- WHAT YOU NEED TO DO -
**A.** Repeat word for word the stretch from "Though these jokes" through "desire and obsession." in the essay on Disney and feminism.
**B.** Write what comes next in the essay on Disney and feminism, starting right after its last sentence.

- QUOTED PASSAGE -

How Ariel Became Disney’s Bad Woman: A Look at Disney’s Frozen and The Little Mermaid

Tongue in cheek, a few of my friends will wonder aloud how I can be so very obsessed with Disney if I’m a feminist. Wink, nudge.

Though these jokes are, well, jokes, they hint at common cultural understandings of Disney’s relationship to women and feminism. Comments that I’ve heard imply that being a feminist can, somehow, be quantitatively determined by one’s hobbies and likes and, once graphed on some X-Y axis or other, that feminism is negatively correlated with an appreciation for Disney movies. Similarly, some Disney princesses are seen as more or less feminist by virtue of their hobbies. Merida from Brave is a feminist because she doesn’t care for marriage and likes archery, but Ariel, from The Little Mermaid, isn’t a feminist icon because, well, she obsesses/lusts/romances over a prince and surrenders her voice in an attempt to win him over. However, this reading of Ariel is too easy, too clear, an analysis that lacks the messiness that comes hand-in-hand with desire and obsession.

Strangely, however, instead of rigorous feminists accusing Disney of this mish-mash of oppression, the protests against Disney show up on my Facebook feed from casual allies, non-feminist men, brogressives, and teenagers engaged in various sub-cultures. Protesting Disney is no longer the foray of feminists who, in any case, have been long-time fans of complicating narratives, a tradition in which I am happily cemented. Just as male comic book nerds protest the antiquated gender roles in Twilight, so too have these groups accused Disney of not following some make-believe feminist handbook. I’m left hearing sarcastic comments or well-meaning comments, both annoying, that caricaturize the meaning of strength and reconstitute feminism as a rigid set of rules instead of an analytical category with emancipatory possibilities. What of Virigina Woolf, who declared that “a feminist is any woman who is honest about her life?”

- RECORD EXTRACTS -
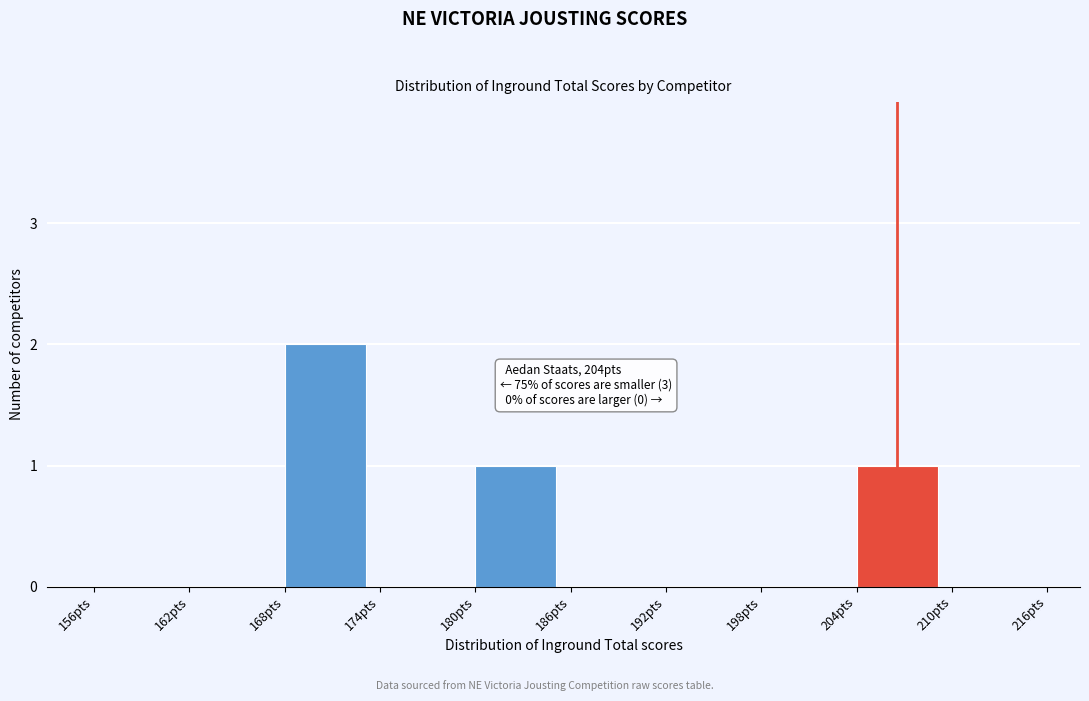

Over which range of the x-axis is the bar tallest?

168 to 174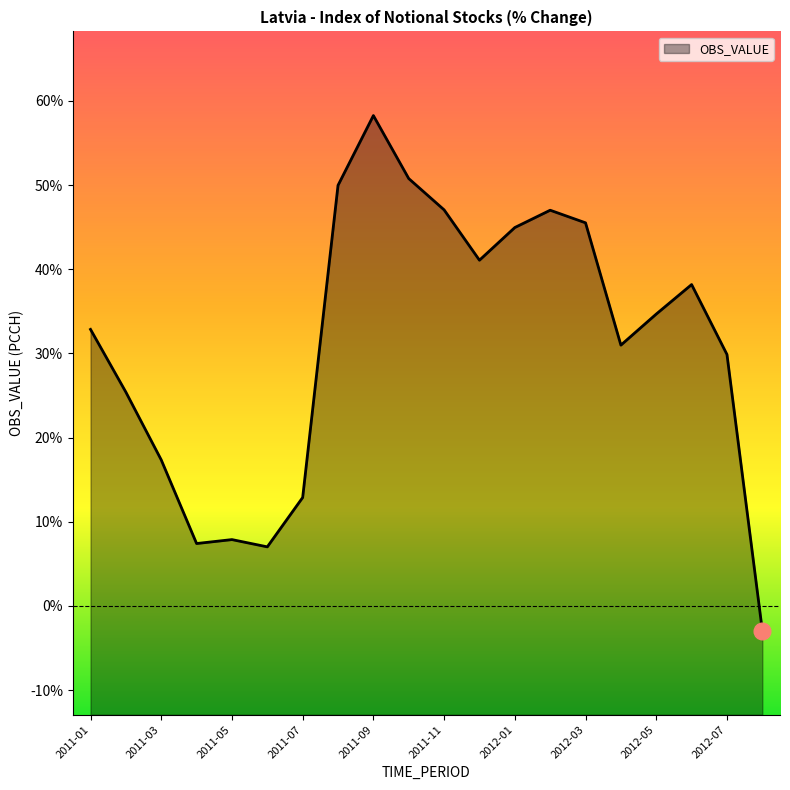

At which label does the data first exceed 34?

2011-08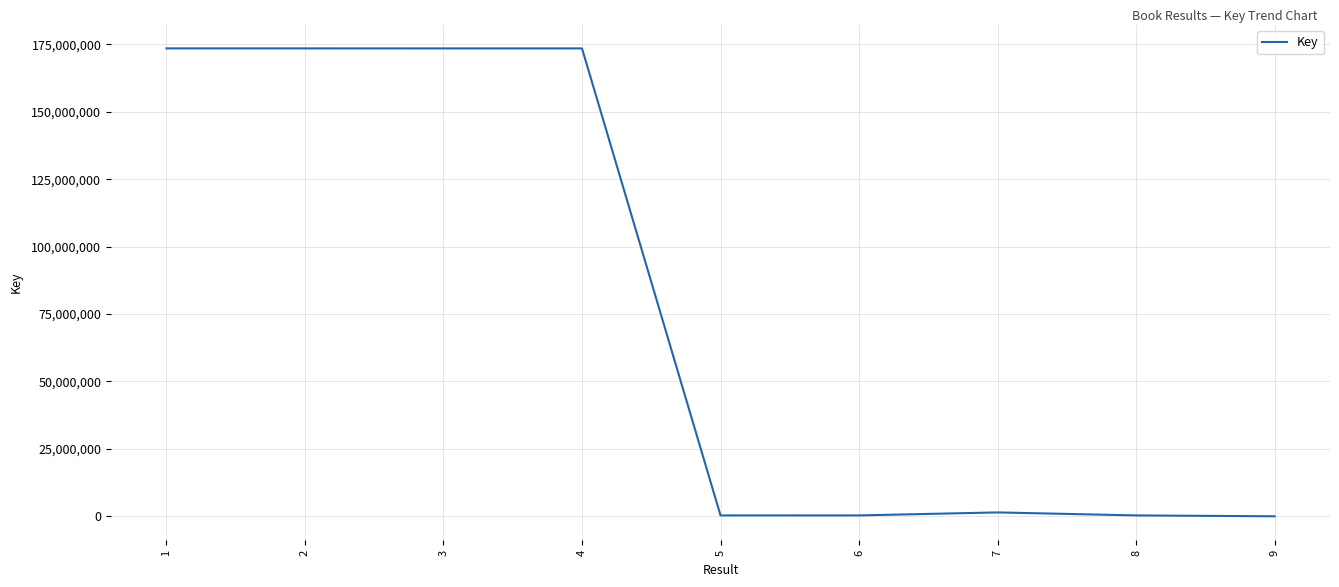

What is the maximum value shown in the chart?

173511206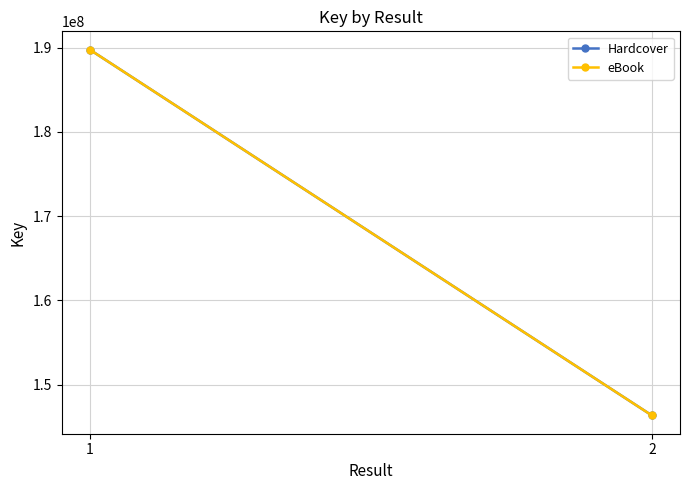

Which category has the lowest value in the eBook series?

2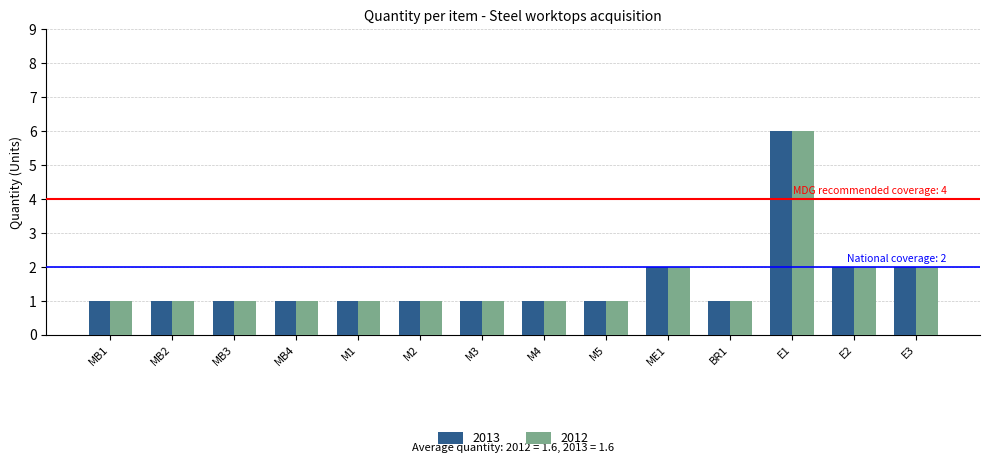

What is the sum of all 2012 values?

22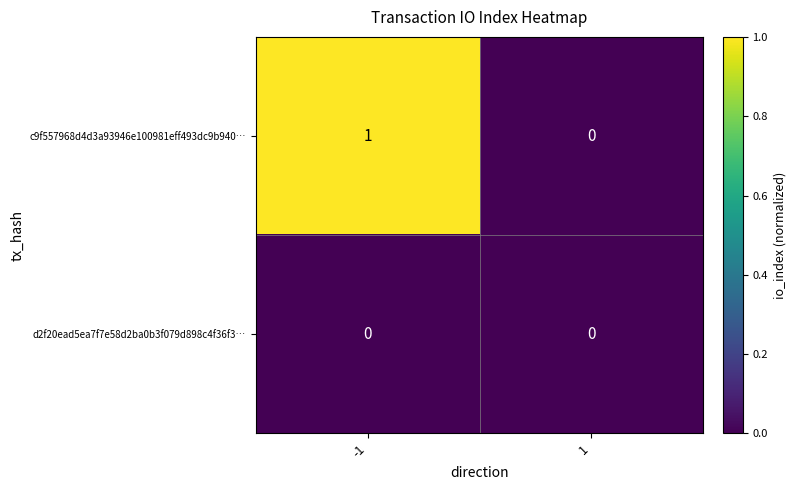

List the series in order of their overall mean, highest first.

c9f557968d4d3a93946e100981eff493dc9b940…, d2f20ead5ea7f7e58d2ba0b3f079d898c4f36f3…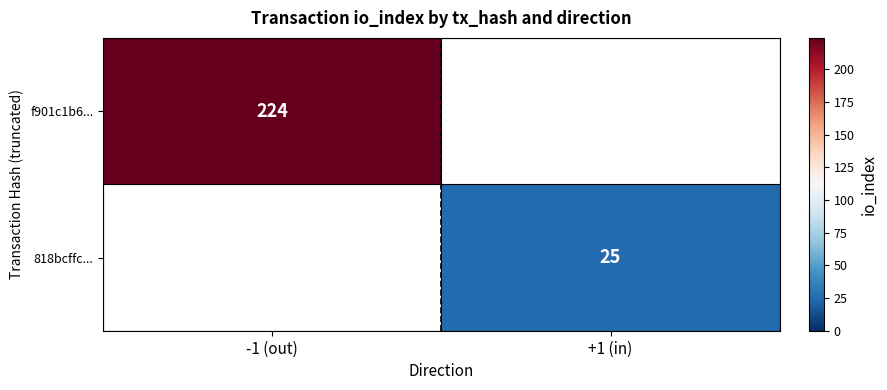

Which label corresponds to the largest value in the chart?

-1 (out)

* * *

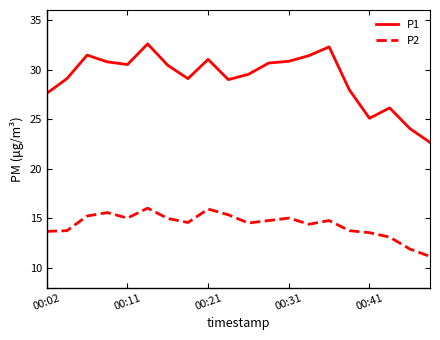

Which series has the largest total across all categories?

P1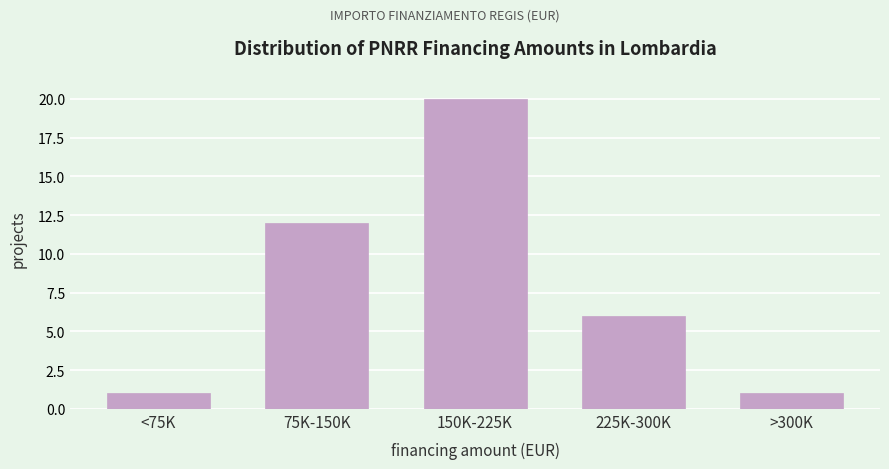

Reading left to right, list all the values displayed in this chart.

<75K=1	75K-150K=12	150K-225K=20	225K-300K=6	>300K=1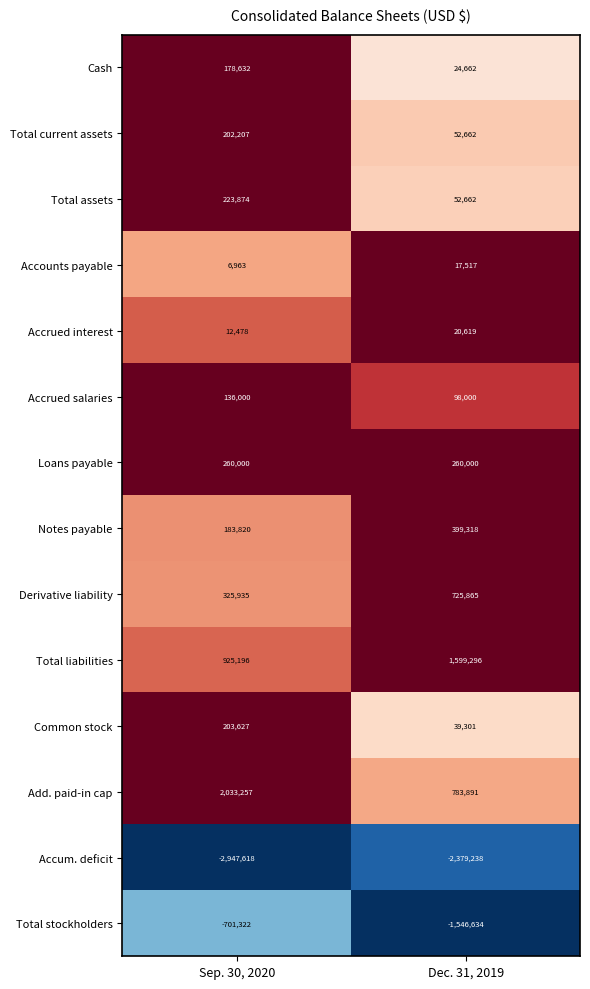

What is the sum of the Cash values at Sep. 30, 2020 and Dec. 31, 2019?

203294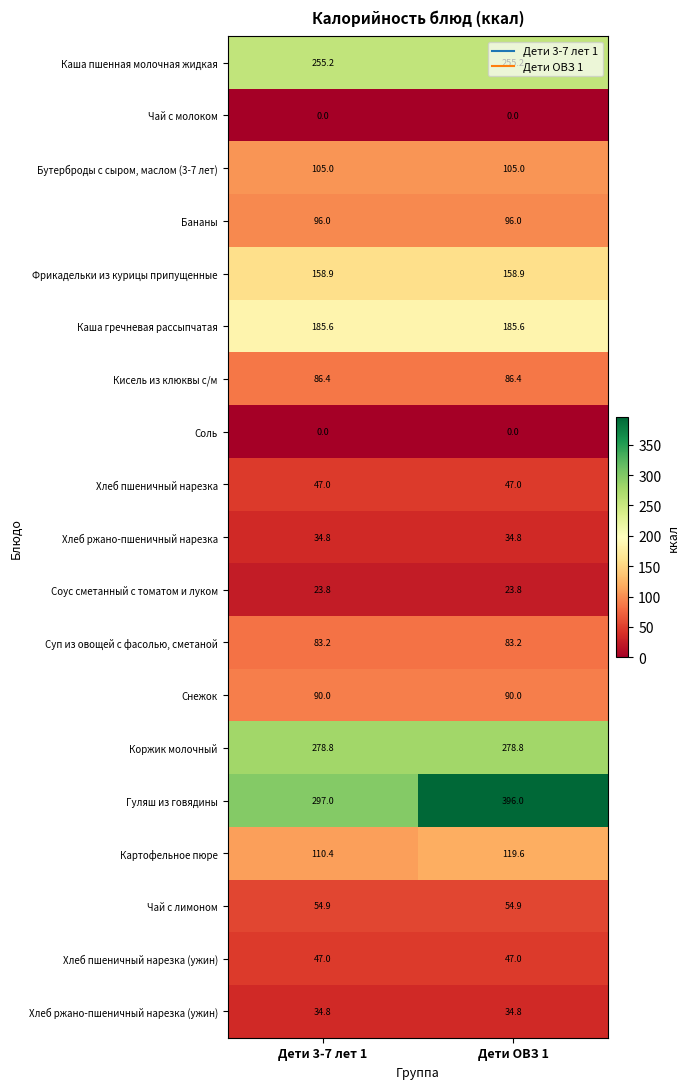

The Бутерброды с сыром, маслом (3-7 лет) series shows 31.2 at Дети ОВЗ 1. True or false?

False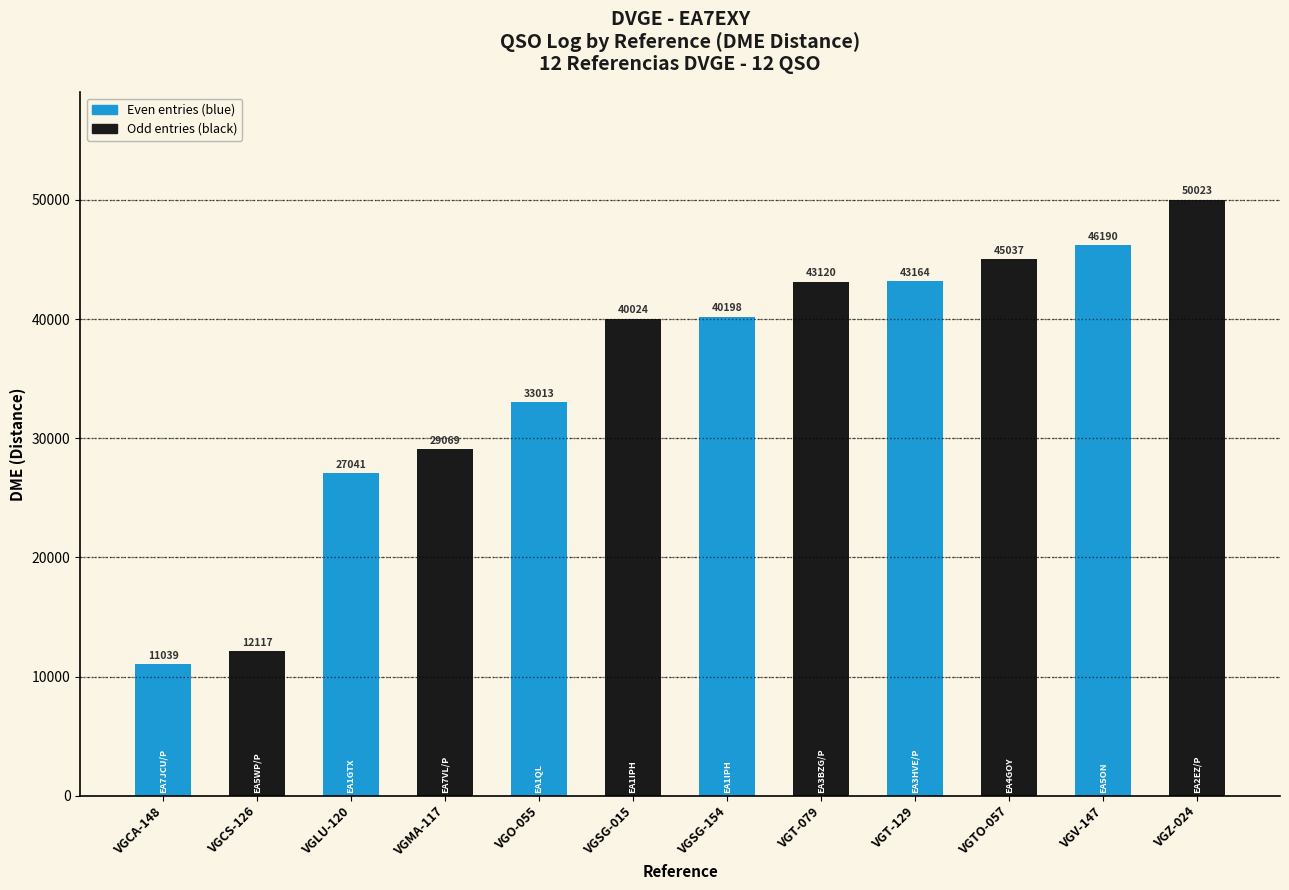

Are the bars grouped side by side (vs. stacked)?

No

- EXERCISE RESPONSES -
**A.**
Though these jokes are, well, jokes, they hint at common cultural understandings of Disney’s relationship to women and feminism. Comments that I’ve heard imply that being a feminist can, somehow, be quantitatively determined by one’s hobbies and likes and, once graphed on some X-Y axis or other, that feminism is negatively correlated with an appreciation for Disney movies. Similarly, some Disney princesses are seen as more or less feminist by virtue of their hobbies. Merida from Brave is a feminist because she doesn’t care for marriage and likes archery, but Ariel, from The Little Mermaid, isn’t a feminist icon because, well, she obsesses/lusts/romances over a prince and surrenders her voice in an attempt to win him over. However, this reading of Ariel is too easy, too clear, an analysis that lacks the messiness that comes hand-in-hand with desire and obsession.

**B.**
I’m not interested in rescuing Disney from its errors—of which there are many—but I am interested in complicating dominant narratives surrounding Disney heroines and how our very rejection of romance, a rejection based on a belief that Strong Women just don’t do this and that and they especially don’t obsess over boys, is a form of reifying traditional gender norms. Not only does rejecting infatuation create social problems (goodbye, teenage girls, your problems matter no more), but the existence of uncontroversial female characters who don’t make mistakes, experiment with love, and aren’t obnoxiously demanding risks veering into Mary Sue territory. In Frozen, Disney avoids controversy by constructing a plot where good people react to situations beyond their control. In The Little Mermaid, Ariel is an active participant in her own plot; she makes mistakes that she then tries to fix, or makes decisions that the audience finds disagreeable but that she defiantly claims for herself. In fact, Ariel’s entire character is marked by defiance and resistance, making her a more compelling but polarizing character.

I enjoyed Frozen, as I was instructed to enjoy the film—I couldn’t help but feel like the film was green-lit with the approval of a focus group consisting entirely of my clones. But as I watched the film, I shifted uneasily in my seat because, though Disney had created a story focusing on sisterly love instead of the usual male-female romance, the plot was underdeveloped because the main character, Anna, was written as a parent-approved role model. The desire to avoid the criticisms that have usually stalked Disney princesses suffocated Frozen like a pageant parent who scrubs her child clean and only allows her to perform in ways approved by the judge. The result is a delightful movie, a movie that we expect. But is creating a clean-cut and uncontroversial character a sign of progress?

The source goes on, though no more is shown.